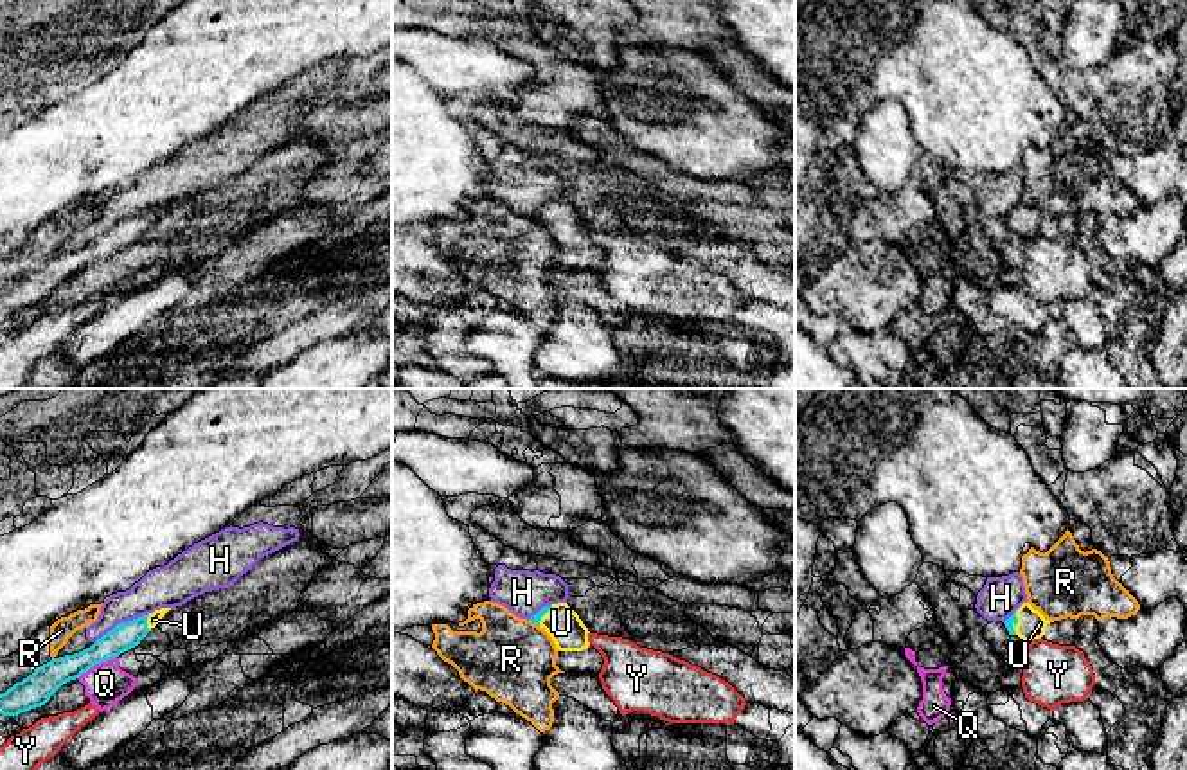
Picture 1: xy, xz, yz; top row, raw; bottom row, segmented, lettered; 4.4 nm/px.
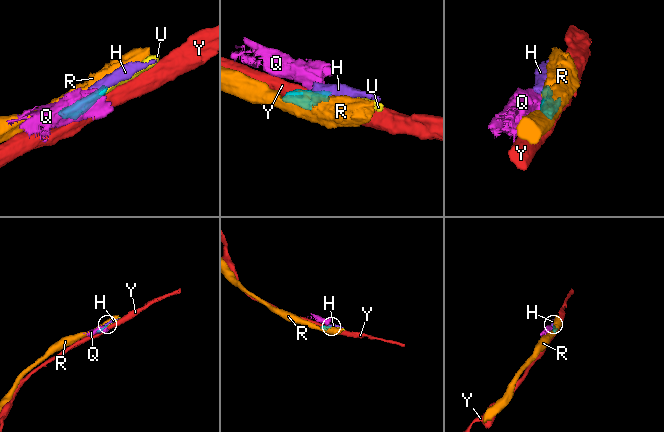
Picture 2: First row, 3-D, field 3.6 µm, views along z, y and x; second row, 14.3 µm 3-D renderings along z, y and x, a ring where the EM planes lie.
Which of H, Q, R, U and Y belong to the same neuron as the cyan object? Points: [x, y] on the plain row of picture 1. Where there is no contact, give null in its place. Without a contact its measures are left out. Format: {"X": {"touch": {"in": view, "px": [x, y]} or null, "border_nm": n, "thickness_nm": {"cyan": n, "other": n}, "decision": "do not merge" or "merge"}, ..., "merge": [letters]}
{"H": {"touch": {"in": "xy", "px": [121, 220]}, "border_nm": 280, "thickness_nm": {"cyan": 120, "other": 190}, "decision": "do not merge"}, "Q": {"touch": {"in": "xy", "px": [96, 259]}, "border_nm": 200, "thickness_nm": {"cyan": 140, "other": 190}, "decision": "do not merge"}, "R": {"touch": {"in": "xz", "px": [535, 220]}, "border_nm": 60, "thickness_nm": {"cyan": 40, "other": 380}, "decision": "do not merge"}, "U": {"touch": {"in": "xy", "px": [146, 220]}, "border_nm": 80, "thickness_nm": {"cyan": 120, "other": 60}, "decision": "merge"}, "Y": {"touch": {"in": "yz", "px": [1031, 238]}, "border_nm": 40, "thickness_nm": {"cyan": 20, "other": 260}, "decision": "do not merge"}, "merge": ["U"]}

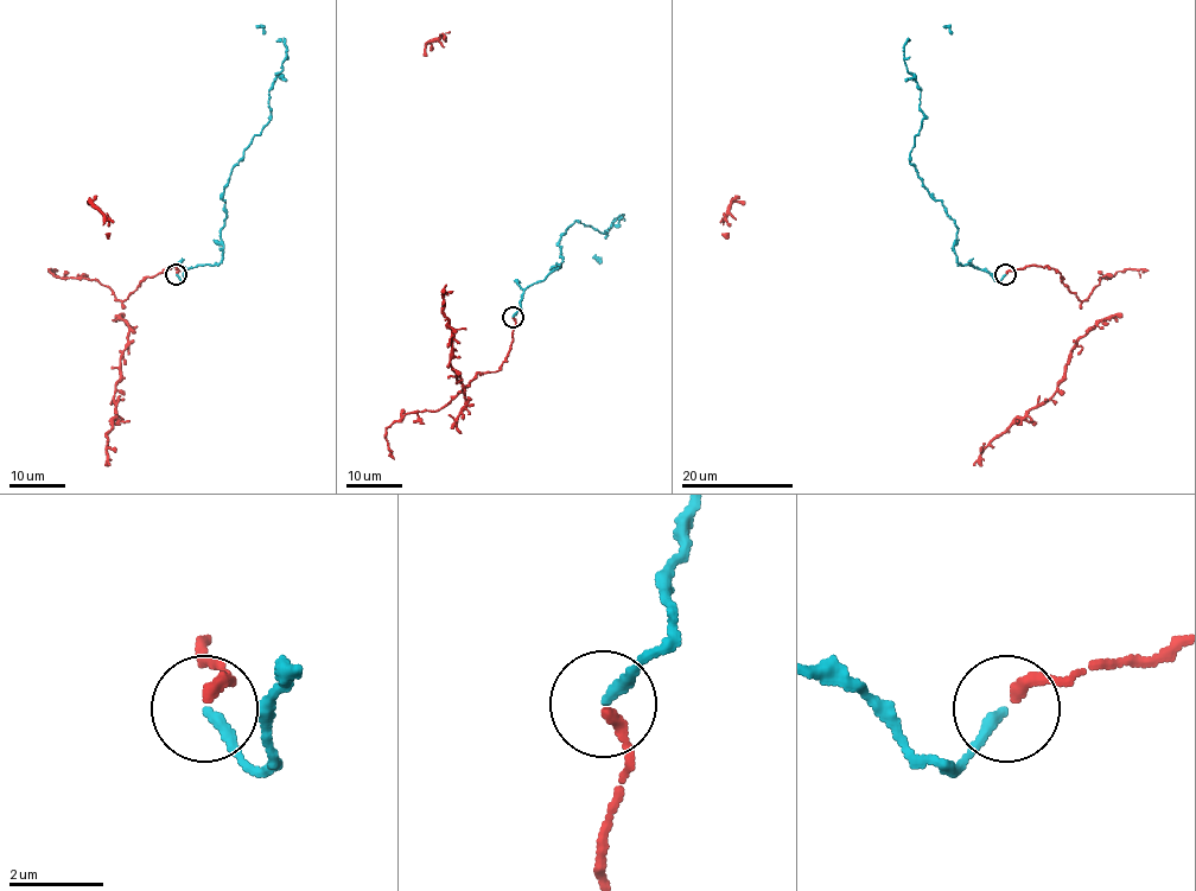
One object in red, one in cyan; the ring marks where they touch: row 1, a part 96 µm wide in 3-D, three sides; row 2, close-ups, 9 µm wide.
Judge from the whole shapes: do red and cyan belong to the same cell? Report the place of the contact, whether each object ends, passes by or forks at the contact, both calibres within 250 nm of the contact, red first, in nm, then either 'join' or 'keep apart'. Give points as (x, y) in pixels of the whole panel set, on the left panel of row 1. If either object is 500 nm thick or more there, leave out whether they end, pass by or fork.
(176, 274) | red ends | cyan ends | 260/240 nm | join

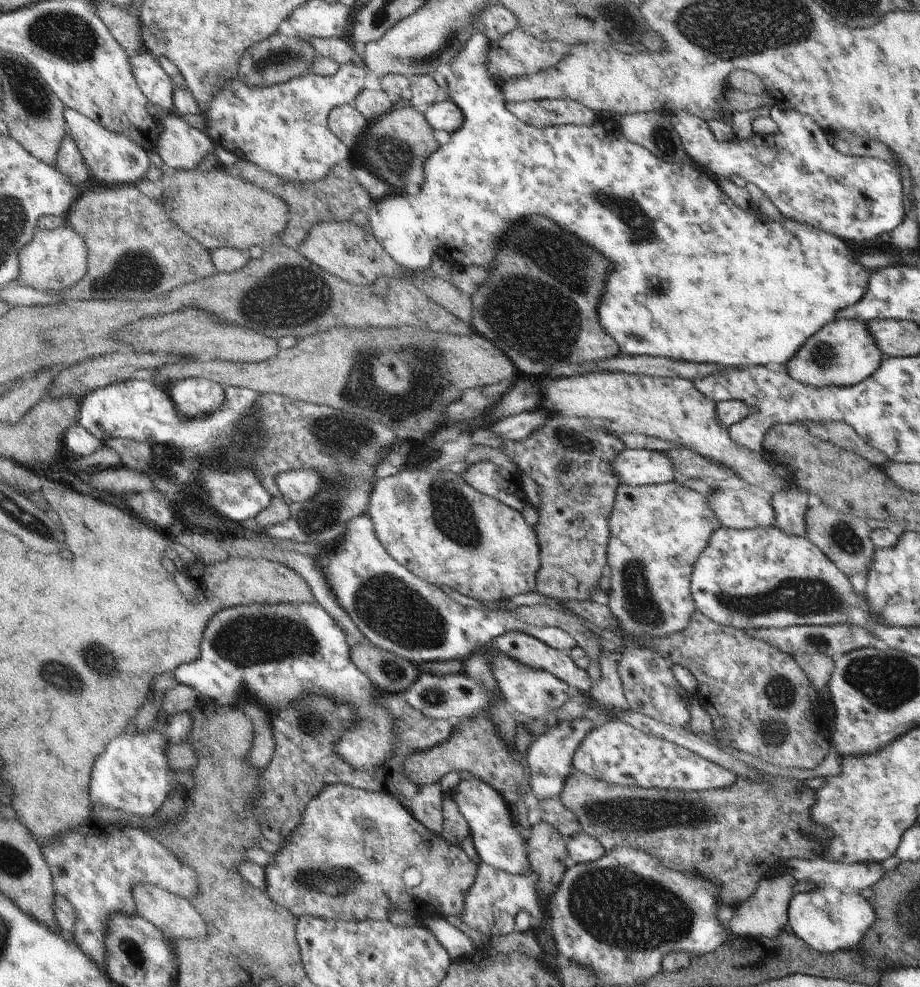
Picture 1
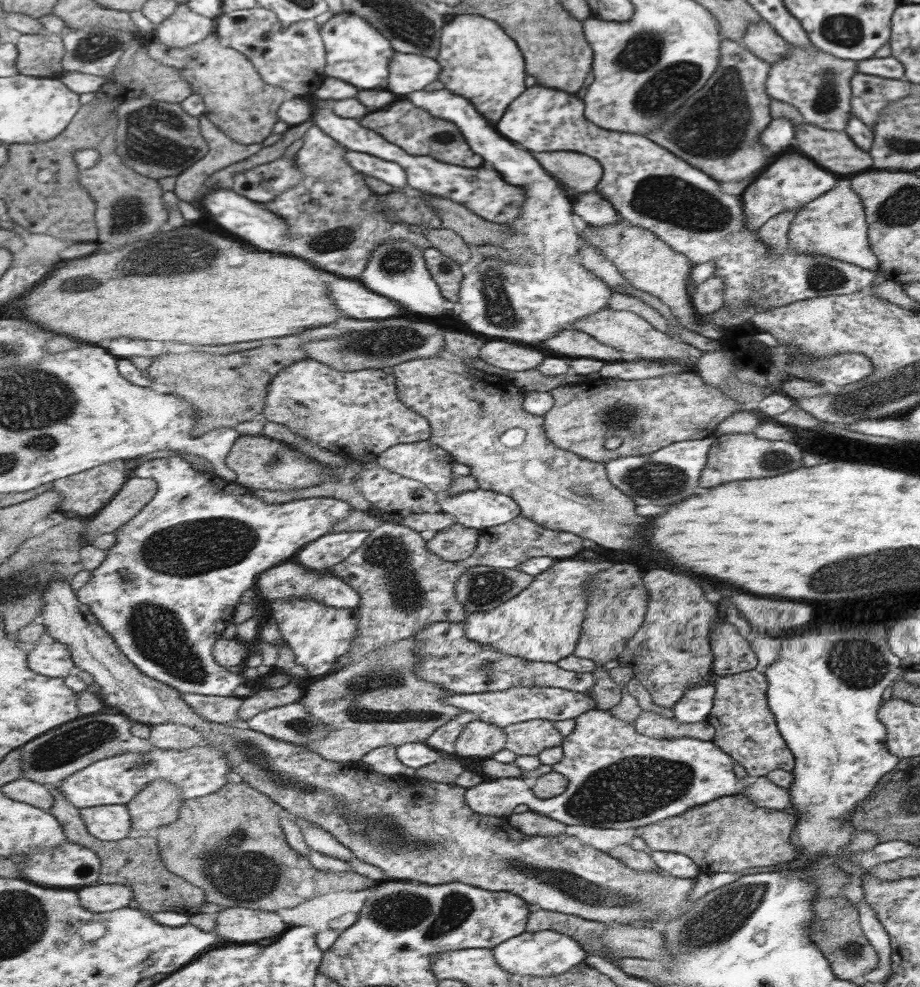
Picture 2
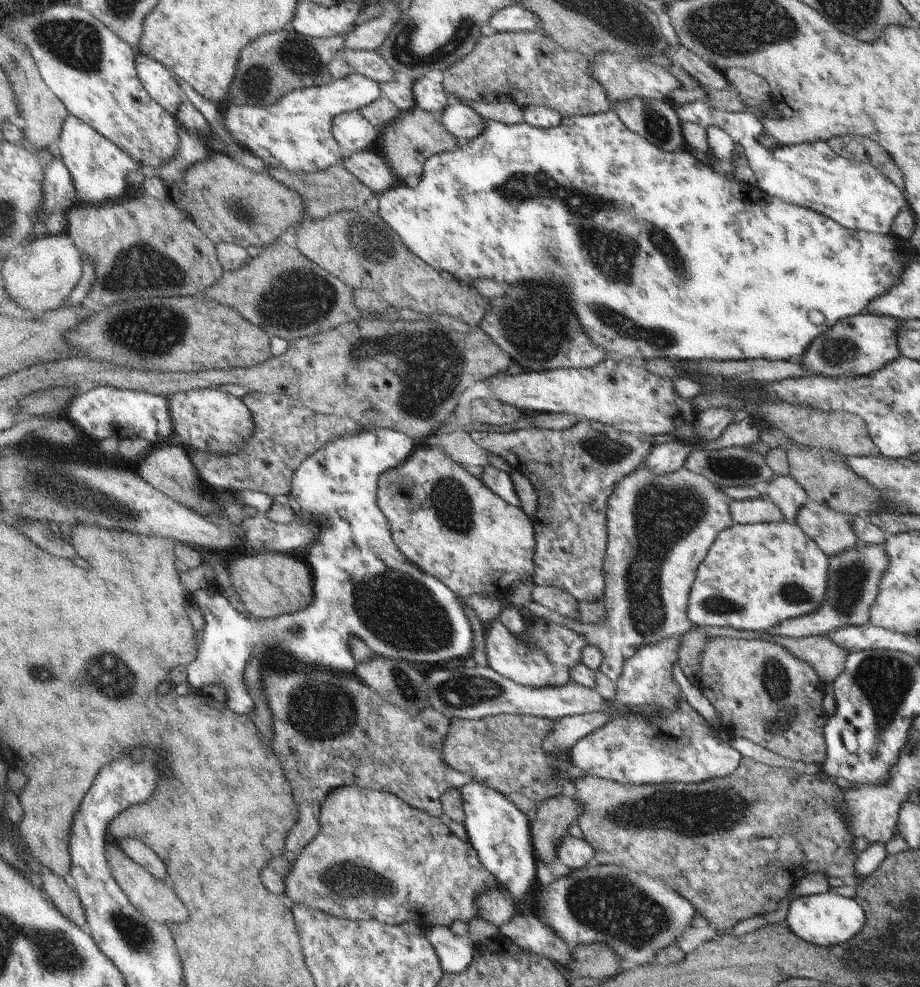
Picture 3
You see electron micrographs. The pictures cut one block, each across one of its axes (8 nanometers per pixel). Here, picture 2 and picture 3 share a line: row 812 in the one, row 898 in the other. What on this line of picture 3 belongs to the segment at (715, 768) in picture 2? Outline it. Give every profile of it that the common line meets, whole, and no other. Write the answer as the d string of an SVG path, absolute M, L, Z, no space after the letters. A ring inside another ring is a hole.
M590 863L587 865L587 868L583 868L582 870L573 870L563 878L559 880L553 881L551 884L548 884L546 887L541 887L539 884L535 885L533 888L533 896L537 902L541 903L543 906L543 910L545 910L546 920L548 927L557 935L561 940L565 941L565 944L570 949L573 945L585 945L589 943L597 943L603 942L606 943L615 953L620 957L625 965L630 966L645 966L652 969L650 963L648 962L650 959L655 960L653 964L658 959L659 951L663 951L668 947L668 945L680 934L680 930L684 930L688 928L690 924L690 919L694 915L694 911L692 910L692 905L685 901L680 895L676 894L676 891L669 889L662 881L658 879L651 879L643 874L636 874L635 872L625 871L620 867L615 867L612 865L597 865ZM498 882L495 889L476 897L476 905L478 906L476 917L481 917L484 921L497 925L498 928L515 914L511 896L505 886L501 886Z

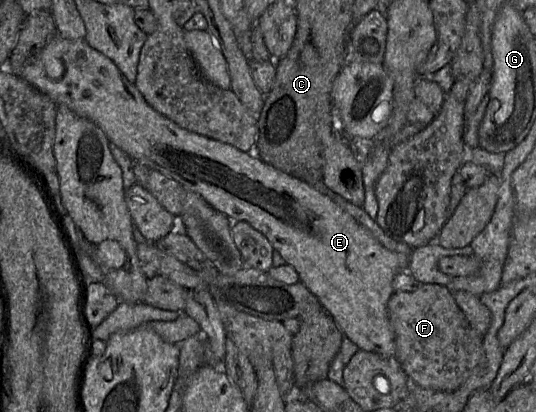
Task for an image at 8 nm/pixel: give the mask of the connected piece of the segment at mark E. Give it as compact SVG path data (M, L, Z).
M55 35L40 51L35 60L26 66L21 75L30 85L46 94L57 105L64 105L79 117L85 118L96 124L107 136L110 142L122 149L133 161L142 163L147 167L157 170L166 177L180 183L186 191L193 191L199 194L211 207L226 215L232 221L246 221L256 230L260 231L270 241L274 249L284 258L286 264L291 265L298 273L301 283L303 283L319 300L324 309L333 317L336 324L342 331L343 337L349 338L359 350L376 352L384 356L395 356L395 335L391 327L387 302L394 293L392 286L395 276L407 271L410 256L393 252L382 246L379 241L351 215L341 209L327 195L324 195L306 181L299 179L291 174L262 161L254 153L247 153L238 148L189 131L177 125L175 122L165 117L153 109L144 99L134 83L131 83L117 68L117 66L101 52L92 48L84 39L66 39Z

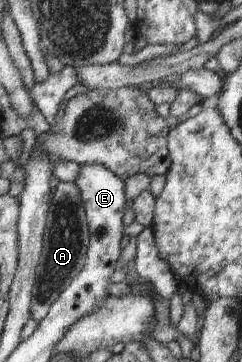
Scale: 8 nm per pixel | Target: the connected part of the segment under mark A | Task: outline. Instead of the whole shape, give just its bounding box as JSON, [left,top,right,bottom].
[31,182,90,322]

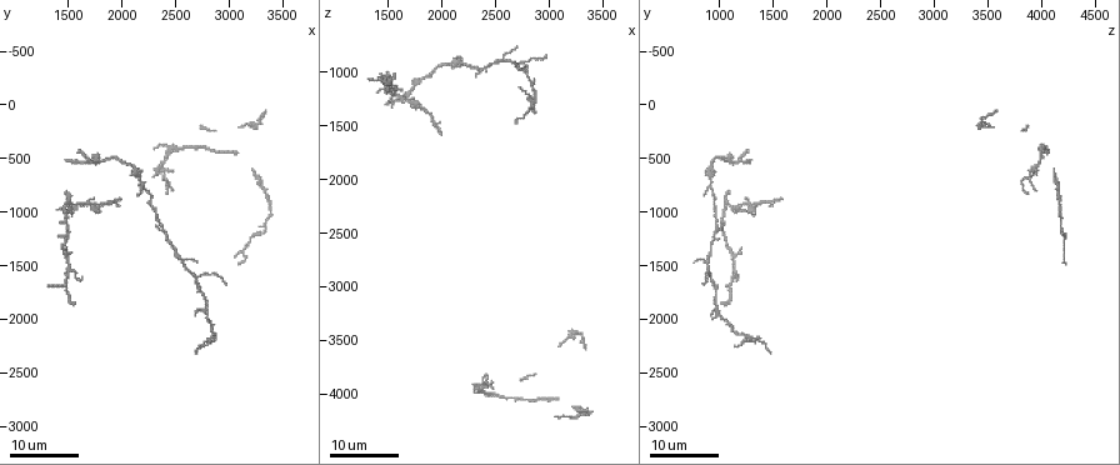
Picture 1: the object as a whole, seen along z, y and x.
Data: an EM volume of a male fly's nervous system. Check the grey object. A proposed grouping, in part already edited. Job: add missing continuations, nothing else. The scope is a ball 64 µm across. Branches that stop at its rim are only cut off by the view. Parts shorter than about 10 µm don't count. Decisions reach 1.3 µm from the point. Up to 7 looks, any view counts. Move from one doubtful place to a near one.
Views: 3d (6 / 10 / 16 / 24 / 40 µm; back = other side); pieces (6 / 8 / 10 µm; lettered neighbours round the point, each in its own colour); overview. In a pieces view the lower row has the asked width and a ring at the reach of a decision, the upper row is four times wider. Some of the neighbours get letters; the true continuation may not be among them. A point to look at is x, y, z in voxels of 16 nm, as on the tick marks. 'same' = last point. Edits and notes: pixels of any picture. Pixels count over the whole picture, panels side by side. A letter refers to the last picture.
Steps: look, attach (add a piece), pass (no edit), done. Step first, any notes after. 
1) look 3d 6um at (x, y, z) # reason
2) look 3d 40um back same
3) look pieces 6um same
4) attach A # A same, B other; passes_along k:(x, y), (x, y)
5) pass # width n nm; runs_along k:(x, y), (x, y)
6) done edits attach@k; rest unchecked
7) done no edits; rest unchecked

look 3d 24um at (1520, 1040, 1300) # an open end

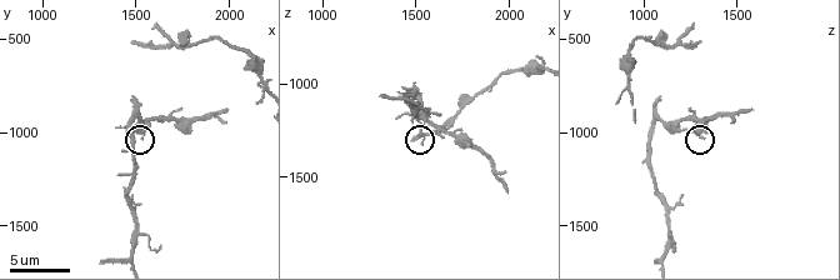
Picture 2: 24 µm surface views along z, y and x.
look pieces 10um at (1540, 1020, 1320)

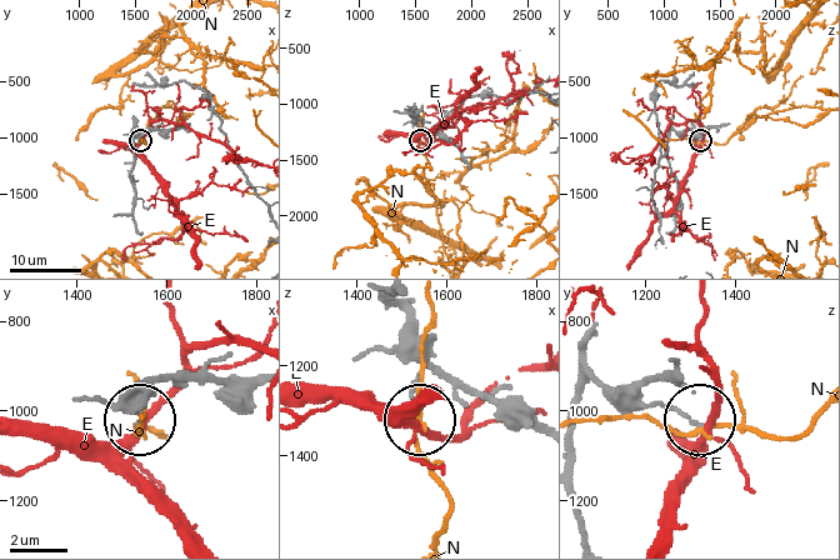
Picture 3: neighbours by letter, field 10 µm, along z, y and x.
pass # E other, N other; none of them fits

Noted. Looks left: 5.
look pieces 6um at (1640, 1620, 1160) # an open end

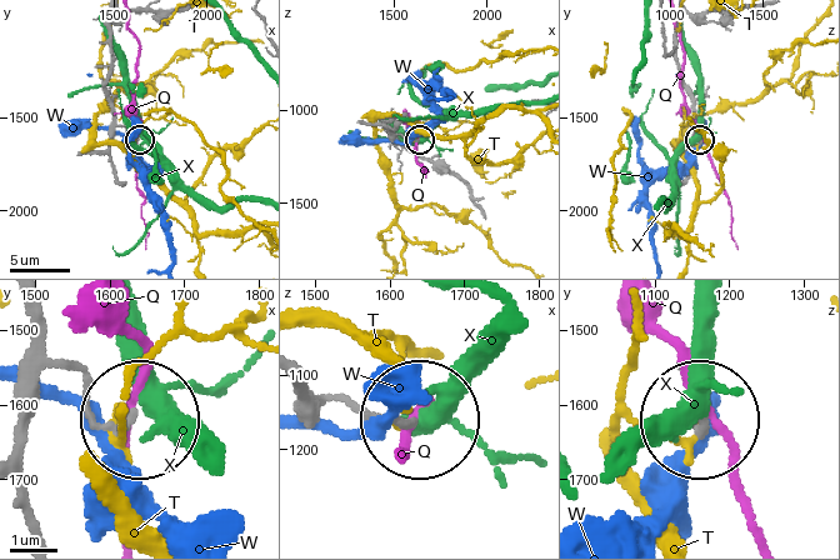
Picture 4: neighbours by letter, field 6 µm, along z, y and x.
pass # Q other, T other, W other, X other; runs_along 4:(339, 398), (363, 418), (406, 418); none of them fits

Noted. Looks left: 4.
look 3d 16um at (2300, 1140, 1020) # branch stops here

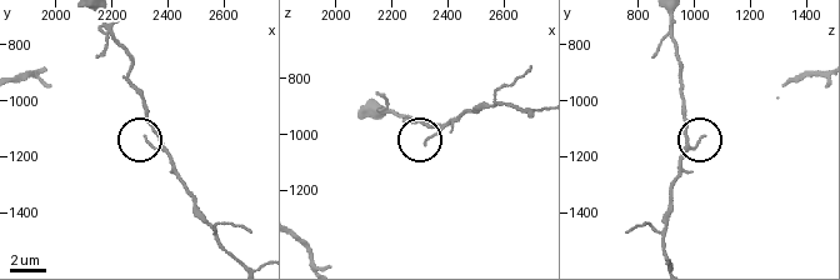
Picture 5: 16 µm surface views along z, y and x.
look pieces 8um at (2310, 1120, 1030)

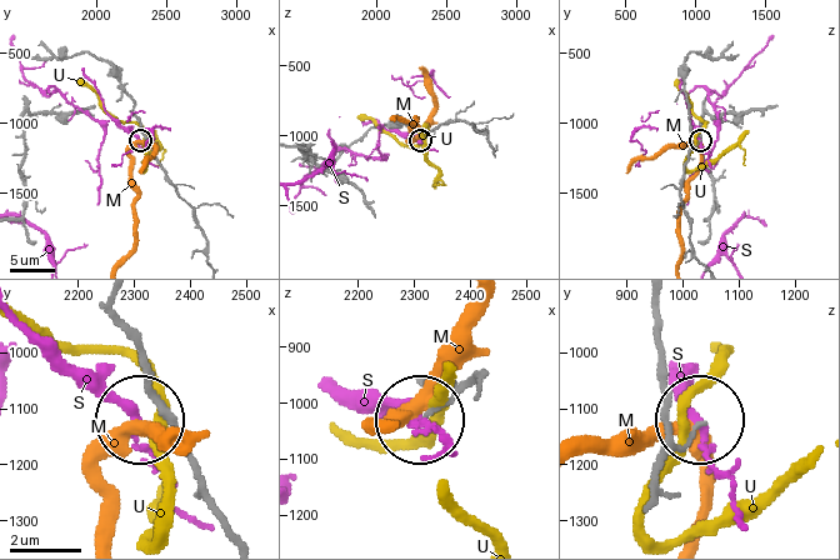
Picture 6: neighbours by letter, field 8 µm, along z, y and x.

+ + + + + + +

◆ Task directions ◆
Which lines of the records hold the string "notes"? Copy each one.

◆ Output for this exercise ◆
Views: 3d (6 / 10 / 16 / 24 / 40 µm; back = other side); pieces (6 / 8 / 10 µm; lettered neighbours round the point, each in its own colour); overview. In a pieces view the lower row has the asked width and a ring at the reach of a decision, the upper row is four times wider. Some of the neighbours get letters; the true continuation may not be among them. A point to look at is x, y, z in voxels of 16 nm, as on the tick marks. 'same' = last point. Edits and notes: pixels of any picture. Pixels count over the whole picture, panels side by side. A letter refers to the last picture.
Steps: look, attach (add a piece), pass (no edit), done. Step first, any notes after. 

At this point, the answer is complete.